* **PROBLEM REQUIREMENTS**: Would you print the data below exactly, leaving out every picture?

* **INPUT DATA**:
= Beginning of Section =
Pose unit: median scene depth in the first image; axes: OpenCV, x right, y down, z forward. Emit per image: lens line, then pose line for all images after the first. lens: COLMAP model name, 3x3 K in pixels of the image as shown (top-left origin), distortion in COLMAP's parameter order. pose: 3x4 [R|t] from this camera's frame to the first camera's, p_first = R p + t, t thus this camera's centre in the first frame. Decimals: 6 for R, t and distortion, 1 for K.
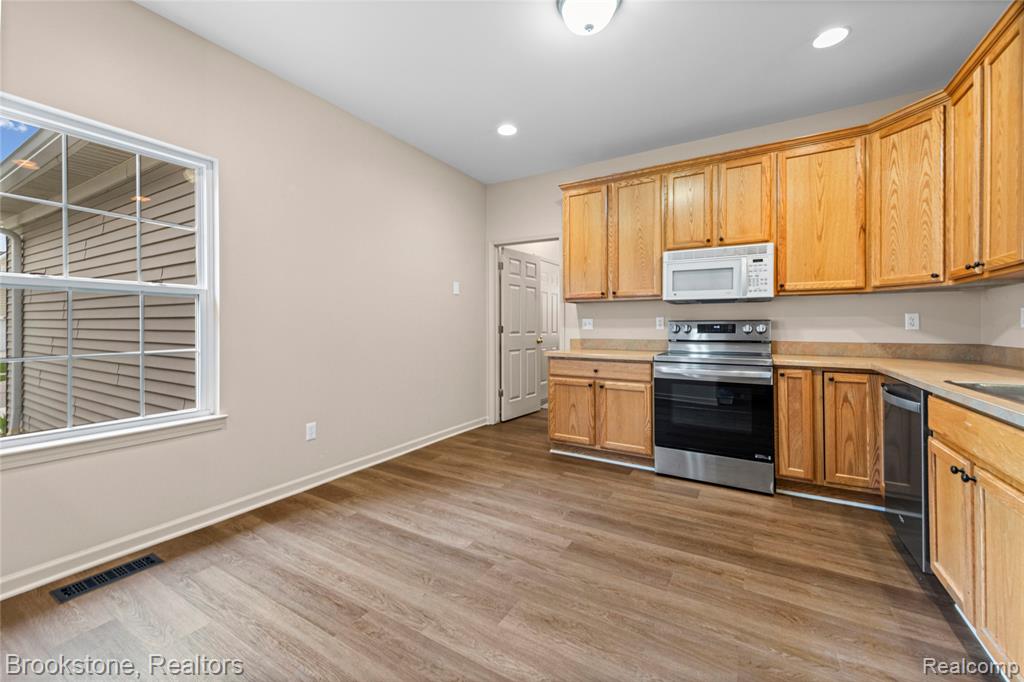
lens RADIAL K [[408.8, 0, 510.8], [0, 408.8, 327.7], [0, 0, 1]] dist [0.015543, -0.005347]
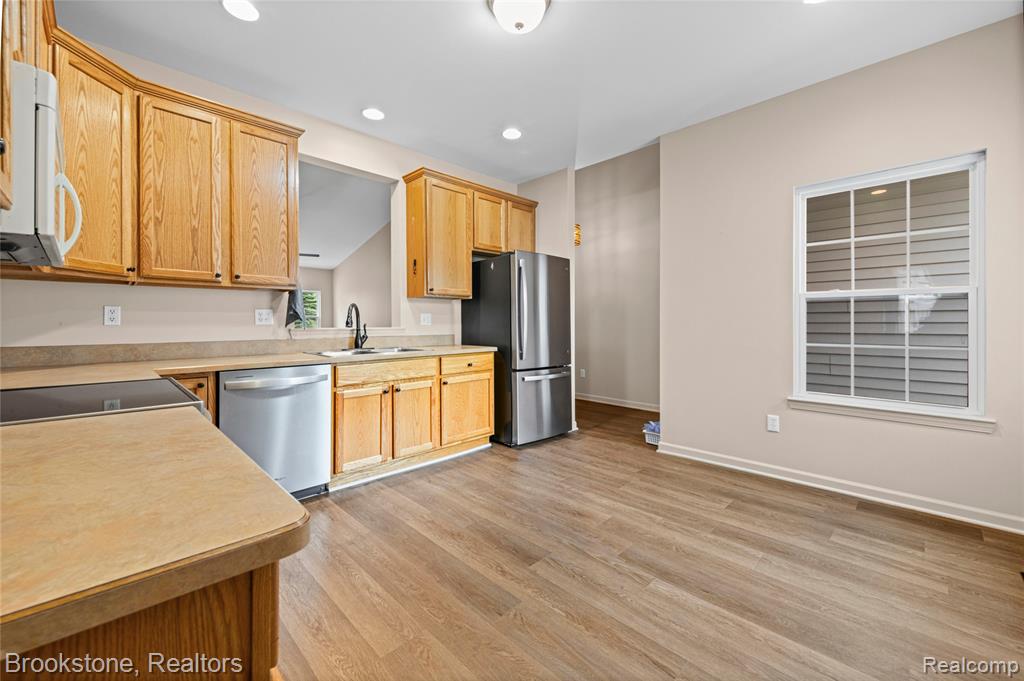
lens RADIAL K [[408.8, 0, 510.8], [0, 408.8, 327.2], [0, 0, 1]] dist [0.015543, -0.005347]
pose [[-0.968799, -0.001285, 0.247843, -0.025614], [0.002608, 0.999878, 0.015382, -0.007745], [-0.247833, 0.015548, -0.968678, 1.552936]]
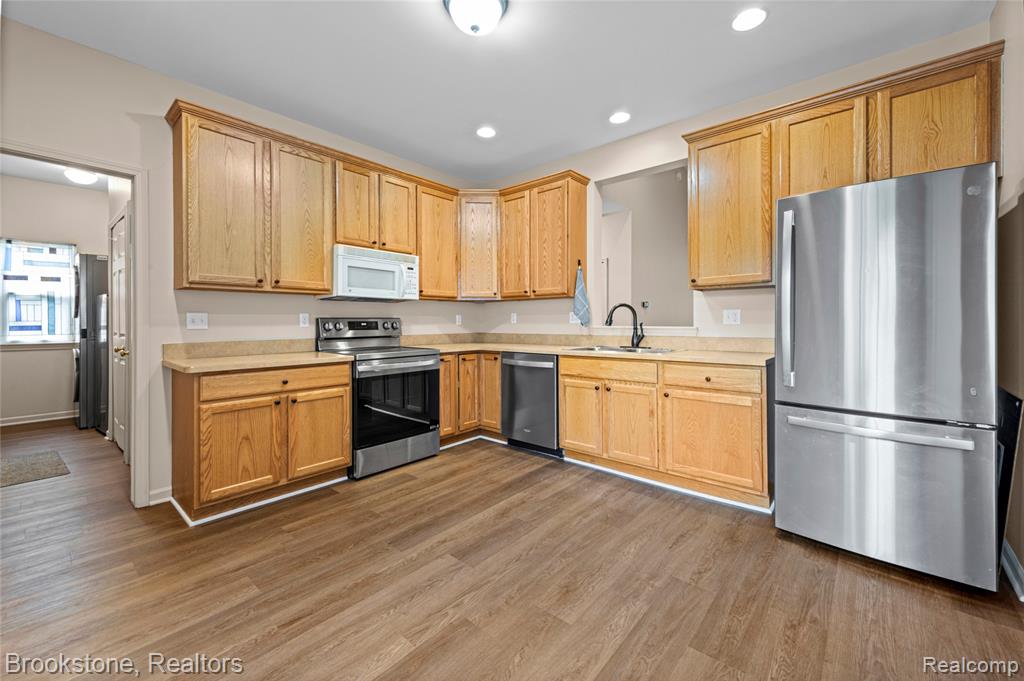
= End of Section =
* **TASK RESPONSE**:
Pose unit: median scene depth in the first image; axes: OpenCV, x right, y down, z forward. Emit per image: lens line, then pose line for all images after the first. lens: COLMAP model name, 3x3 K in pixels of the image as shown (top-left origin), distortion in COLMAP's parameter order. pose: 3x4 [R|t] from this camera's frame to the first camera's, p_first = R p + t, t thus this camera's centre in the first frame. Decimals: 6 for R, t and distortion, 1 for K.
lens RADIAL K [[408.8, 0, 510.8], [0, 408.8, 327.7], [0, 0, 1]] dist [0.015543, -0.005347]
lens RADIAL K [[408.8, 0, 510.8], [0, 408.8, 327.2], [0, 0, 1]] dist [0.015543, -0.005347]
pose [[-0.968799, -0.001285, 0.247843, -0.025614], [0.002608, 0.999878, 0.015382, -0.007745], [-0.247833, 0.015548, -0.968678, 1.552936]]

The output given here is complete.